:: Что требуется ::
Повторите весь материал ниже без единого изменения, опустив в ответе изображения.

# # # #

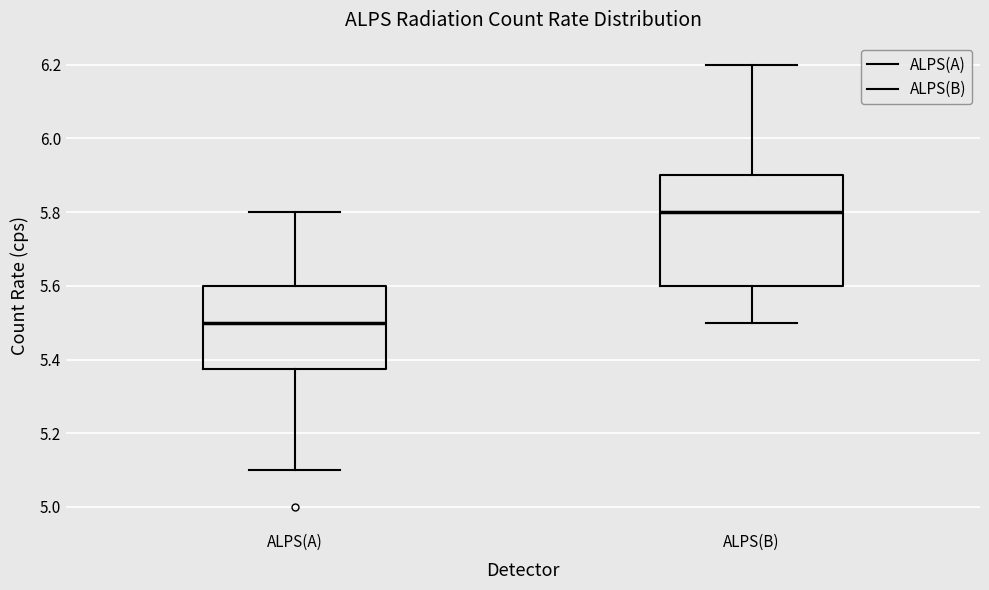

Reading left to right, transcribe this box plot: for each box, give where its median line is, the range the box spans, and where its two whiskers end, as read against the y-axis. The values are not printed on the chart, so give them approximately, as read against the axis.

ALPS(A): median 5.50, box 5.38 to 5.60, whiskers 5.10 to 5.80
ALPS(B): median 5.80, box 5.60 to 5.90, whiskers 5.50 to 6.20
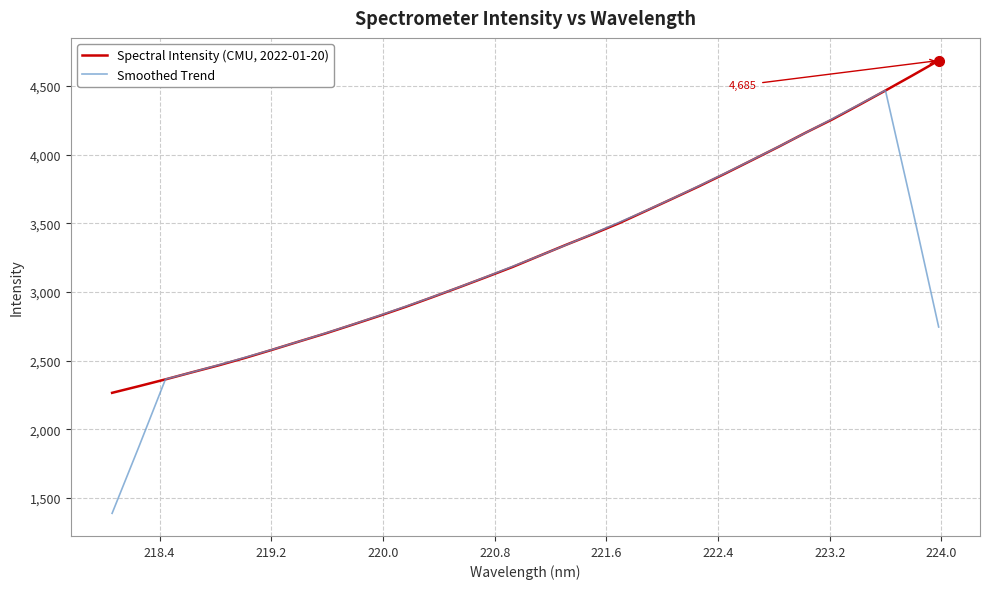

Rank the series by their maximum value, from highest to lowest.

Spectral Intensity (CMU, 2022-01-20), Smoothed Trend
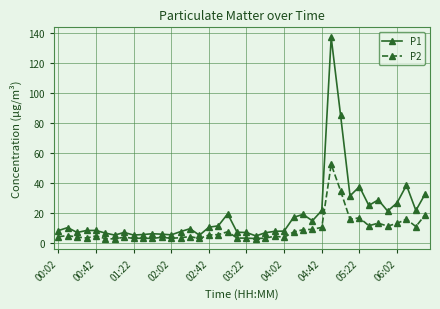

What is the value of the P1 point at the 34th from the left?

24.8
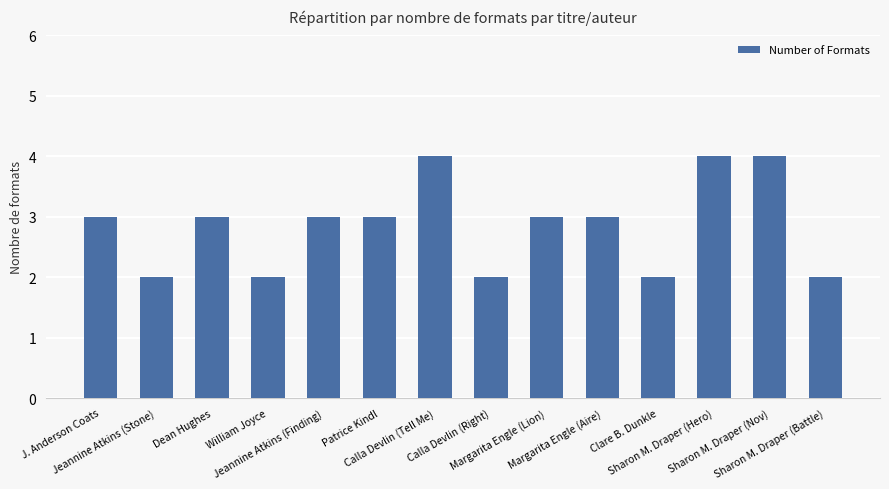

How many distinct data groups are displayed?

1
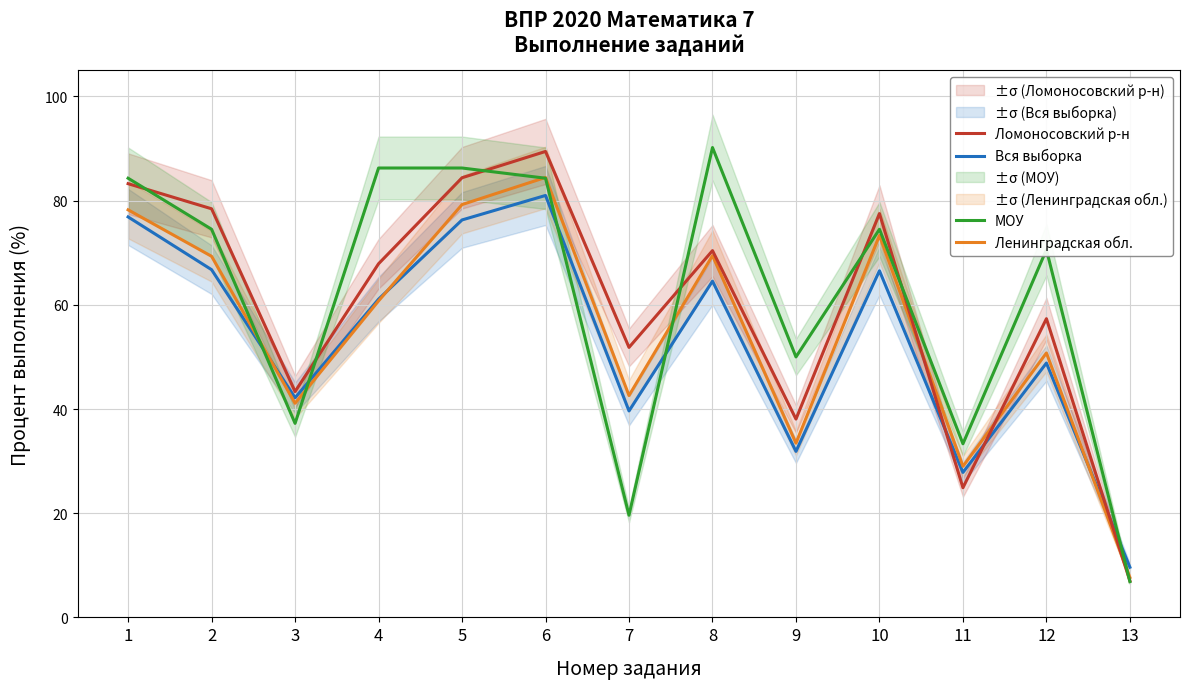

True or false: Ломоносовский р-н has more than 2 interior local peaks.

True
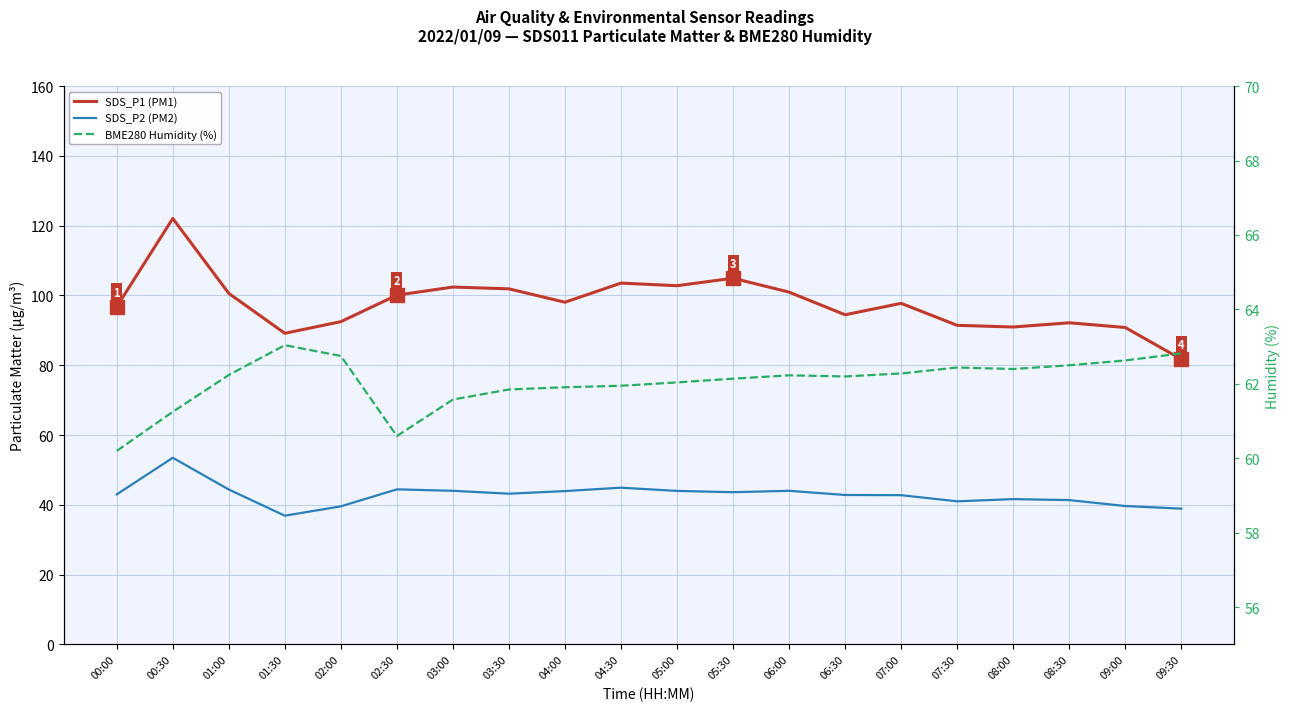

What is the sum of the BME280 Humidity (%) values at 01:00 and 04:00?

124.2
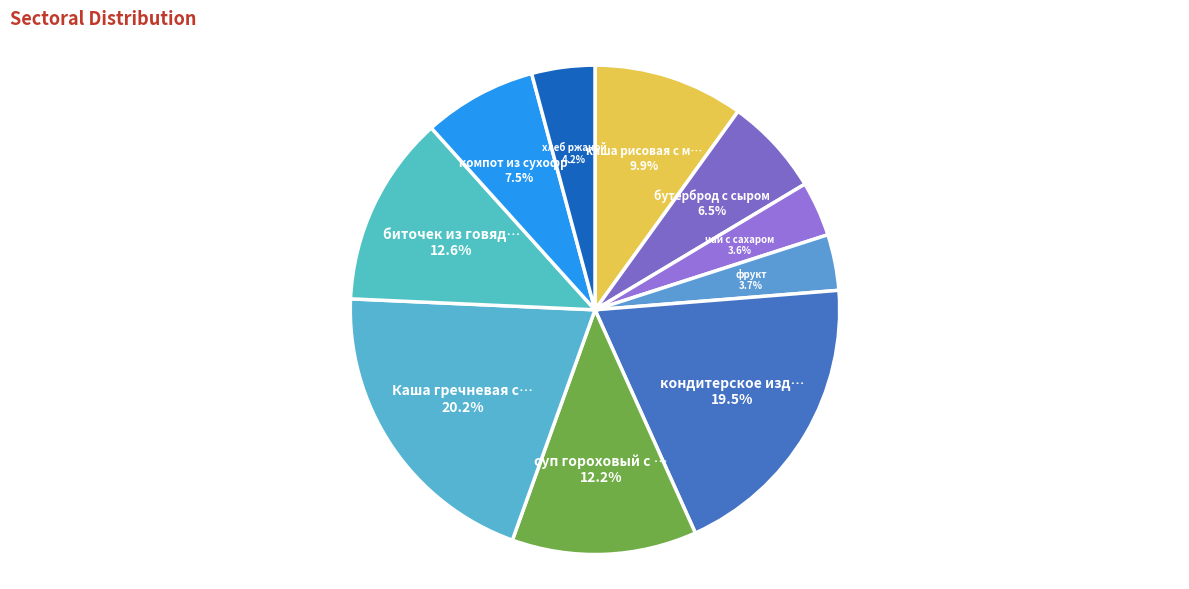

Rank the categories by value from lowest to highest.

чай с сахаром, фрукт, хлеб ржаной, бутерброд с сыром, компот из сухофруктов, каша рисовая с маслом, суп гороховый с говядиной, биточек из говядины, кондитерское изделие (вафли), Каша гречневая с маслом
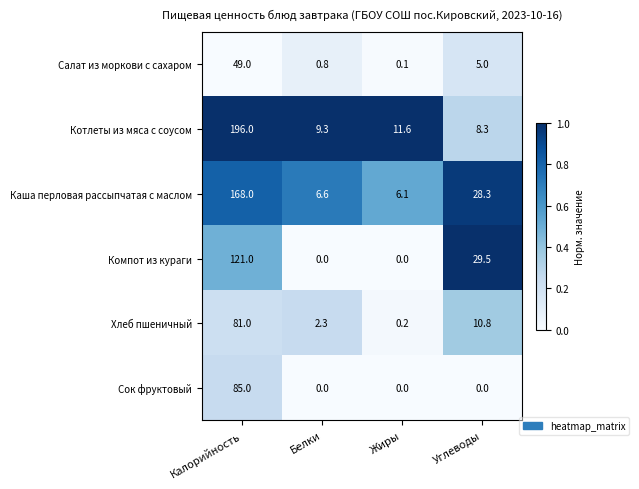

At which label does Компот из кураги first exceed 29?

Калорийность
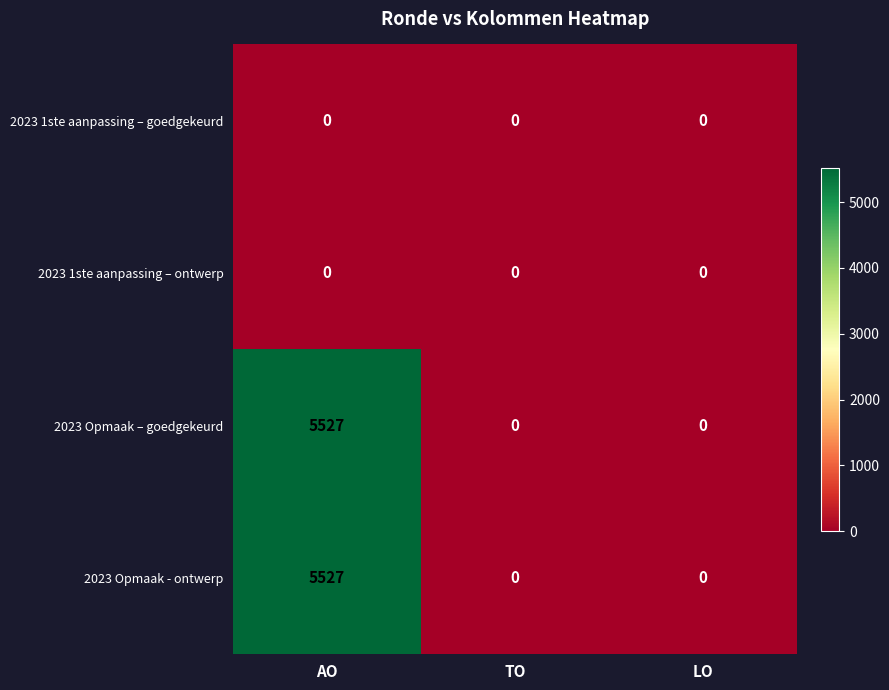

At which category is the sum across all series the highest?

AO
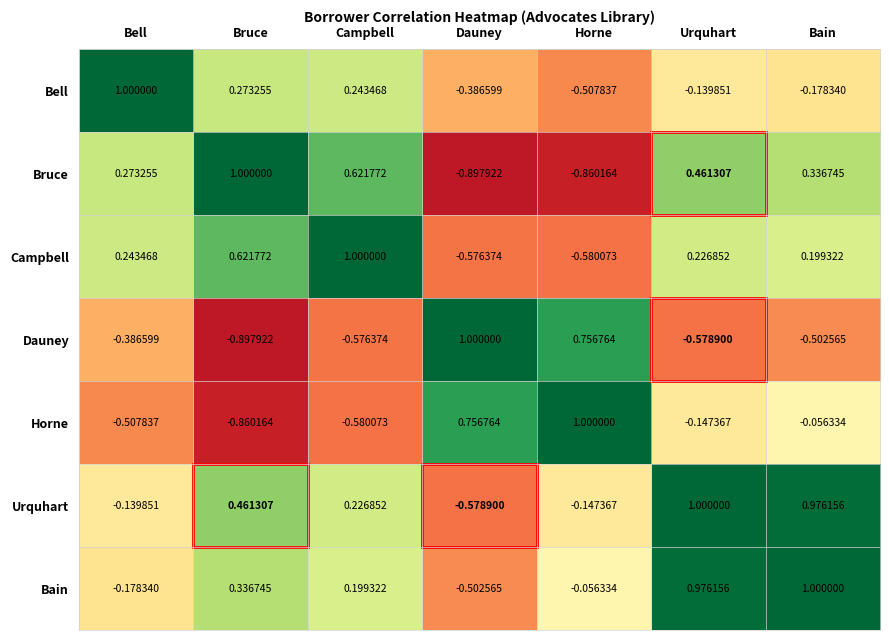

At which category is the sum across all series the highest?

Urquhart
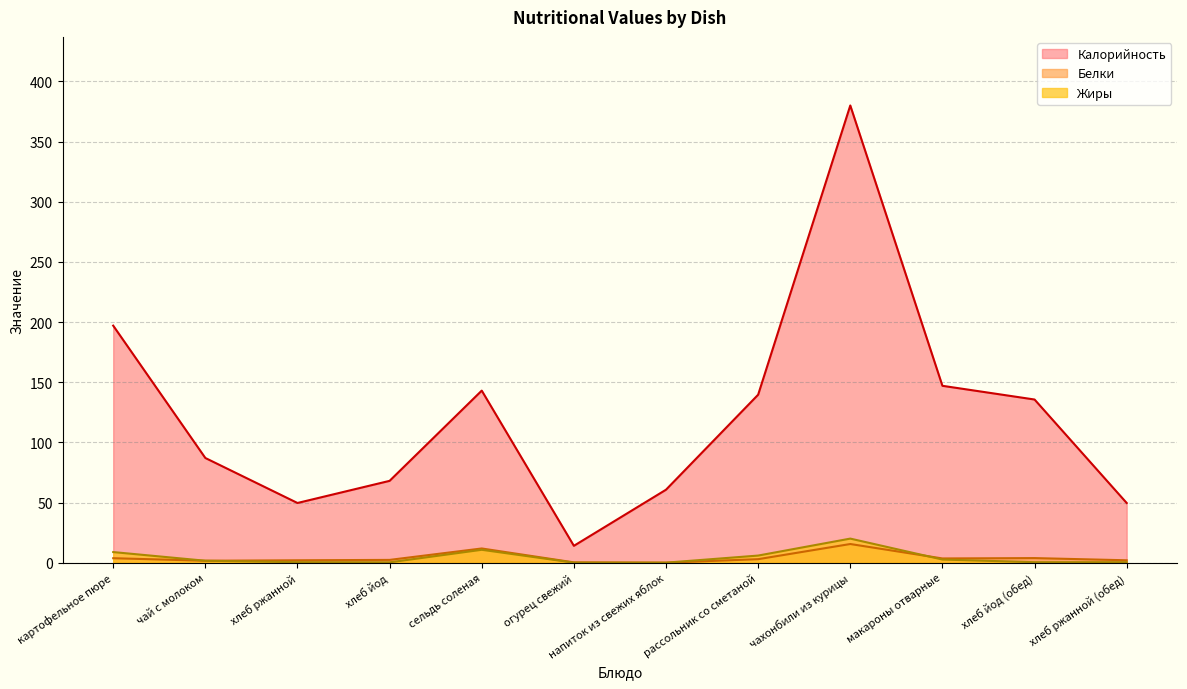

Reading left to right, what are all the values shown in this chart?

Калорийность: картофельное пюре=197.0	чай с молоком=87.0	хлеб ржанной=49.6	хлеб йод=68.0	сельдь соленая=143.0	огурец свежий=14.0	напиток из свежих яблок=60.6	рассольник со сметаной=139.6	чахонбили из курицы=380.0	макароны отварные=147.0	хлеб йод (обед)=135.6	хлеб ржанной (обед)=49.6
Белки: картофельное пюре=3.7	чай с молоком=1.6	хлеб ржанной=2.0	хлеб йод=2.3	сельдь соленая=11.8	огурец свежий=0.2	напиток из свежих яблок=0.0	рассольник со сметаной=2.9	чахонбили из курицы=15.5	макароны отварные=3.5	хлеб йод (обед)=3.8	хлеб ржанной (обед)=2.0
Жиры: картофельное пюре=8.8	чай с молоком=1.6	хлеб ржанной=0.4	хлеб йод=0.3	сельдь соленая=10.7	огурец свежий=0.0	напиток из свежих яблок=0.0	рассольник со сметаной=5.9	чахонбили из курицы=20.0	макароны отварные=2.6	хлеб йод (обед)=0.4	хлеб ржанной (обед)=0.4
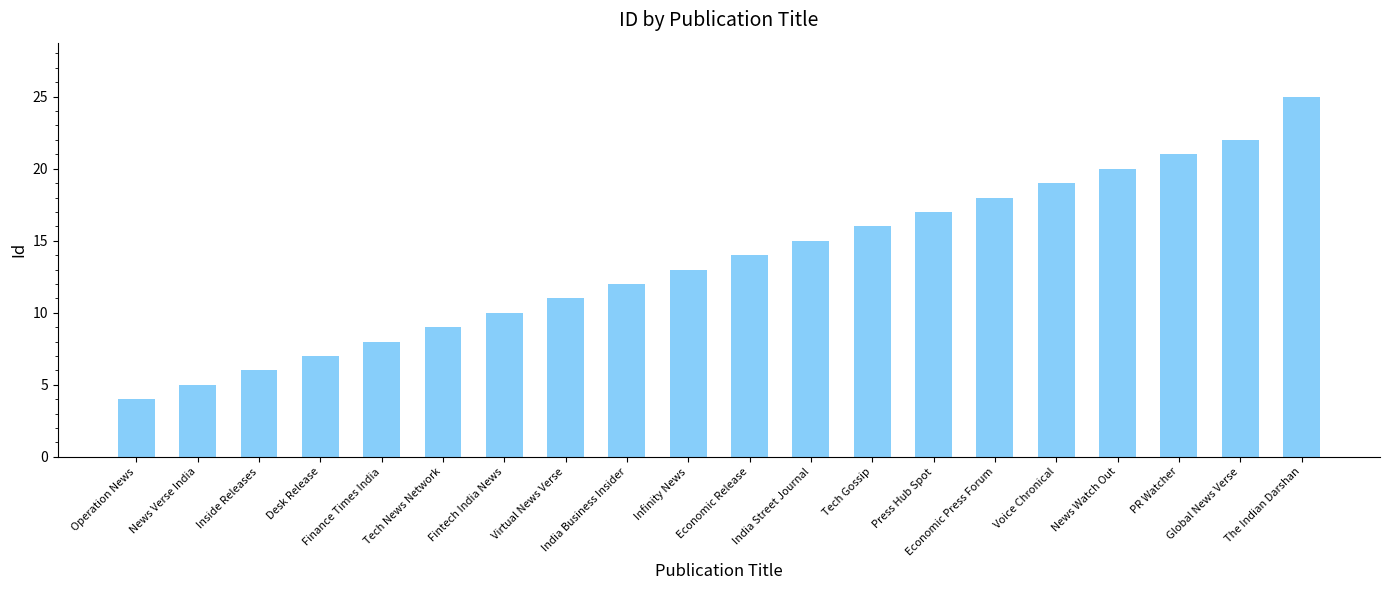

Which label corresponds to the largest value in the chart?

The Indian Darshan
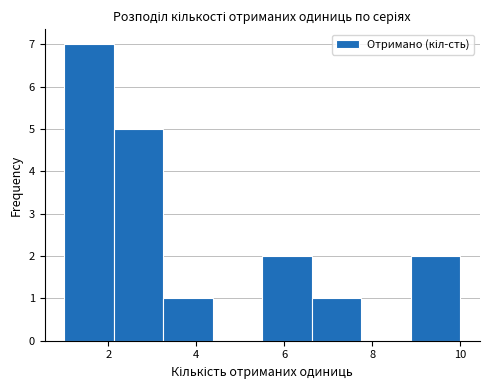

Reading left to right, list every bar in this chart as the range it spans on the x-axis followed by its height. Neither the bar edges nor the heights are printed on the chart, so give them approximately, as read against the axes.

1.0 to 2.2: 7
2.2 to 3.2: 5
3.2 to 4.4: 1
4.4 to 5.6: 0
5.6 to 6.6: 2
6.6 to 7.8: 1
7.8 to 8.8: 0
8.8 to 10.0: 2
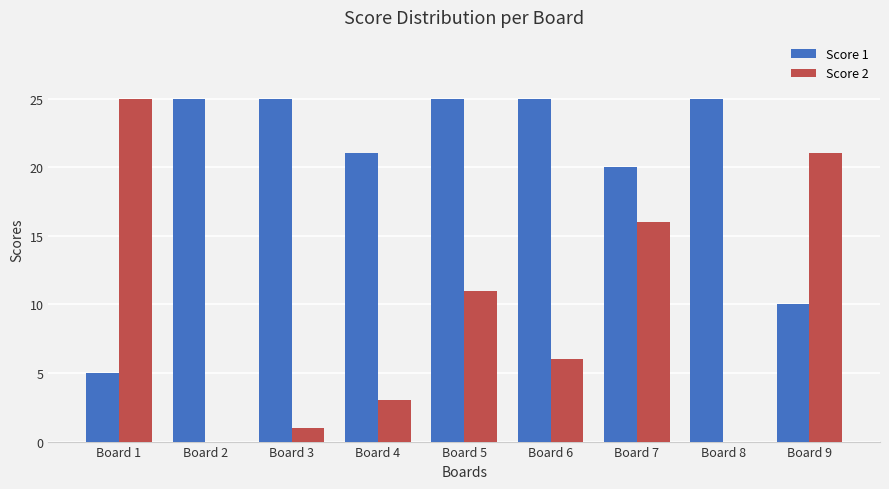

Which category has the highest value in the Score 2 series?

Board 1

# # # #

:: Ответ ::
Reading left to right, transcribe this box plot: for each box, give where its median line is, the range the box spans, and where its two whiskers end, as read against the y-axis. The values are not printed on the chart, so give them approximately, as read against the axis.

ALPS(A): median 5.50, box 5.38 to 5.60, whiskers 5.10 to 5.80
ALPS(B): median 5.80, box 5.60 to 5.90, whiskers 5.50 to 6.20

Rank the series by their maximum value, from highest to lowest.

Spectral Intensity (CMU, 2022-01-20), Smoothed Trend

What is the value of the P1 point at the 34th from the left?

24.8

How many distinct data groups are displayed?

1

True or false: Ломоносовский р-н has more than 2 interior local peaks.

True

What is the sum of the BME280 Humidity (%) values at 01:00 and 04:00?

124.2

Rank the categories by value from lowest to highest.

чай с сахаром, фрукт, хлеб ржаной, бутерброд с сыром, компот из сухофруктов, каша рисовая с маслом, суп гороховый с говядиной, биточек из говядины, кондитерское изделие (вафли), Каша гречневая с маслом

At which label does Компот из кураги first exceed 29?

Калорийность

At which category is the sum across all series the highest?

AO

At which category is the sum across all series the highest?

Urquhart

Reading left to right, what are all the values shown in this chart?

Калорийность: картофельное пюре=197.0	чай с молоком=87.0	хлеб ржанной=49.6	хлеб йод=68.0	сельдь соленая=143.0	огурец свежий=14.0	напиток из свежих яблок=60.6	рассольник со сметаной=139.6	чахонбили из курицы=380.0	макароны отварные=147.0	хлеб йод (обед)=135.6	хлеб ржанной (обед)=49.6
Белки: картофельное пюре=3.7	чай с молоком=1.6	хлеб ржанной=2.0	хлеб йод=2.3	сельдь соленая=11.8	огурец свежий=0.2	напиток из свежих яблок=0.0	рассольник со сметаной=2.9	чахонбили из курицы=15.5	макароны отварные=3.5	хлеб йод (обед)=3.8	хлеб ржанной (обед)=2.0
Жиры: картофельное пюре=8.8	чай с молоком=1.6	хлеб ржанной=0.4	хлеб йод=0.3	сельдь соленая=10.7	огурец свежий=0.0	напиток из свежих яблок=0.0	рассольник со сметаной=5.9	чахонбили из курицы=20.0	макароны отварные=2.6	хлеб йод (обед)=0.4	хлеб ржанной (обед)=0.4

Which label corresponds to the largest value in the chart?

The Indian Darshan

Reading left to right, list every bar in this chart as the range it spans on the x-axis followed by its height. Neither the bar edges nor the heights are printed on the chart, so give them approximately, as read against the axes.

1.0 to 2.2: 7
2.2 to 3.2: 5
3.2 to 4.4: 1
4.4 to 5.6: 0
5.6 to 6.6: 2
6.6 to 7.8: 1
7.8 to 8.8: 0
8.8 to 10.0: 2

Which category has the highest value in the Score 2 series?

Board 1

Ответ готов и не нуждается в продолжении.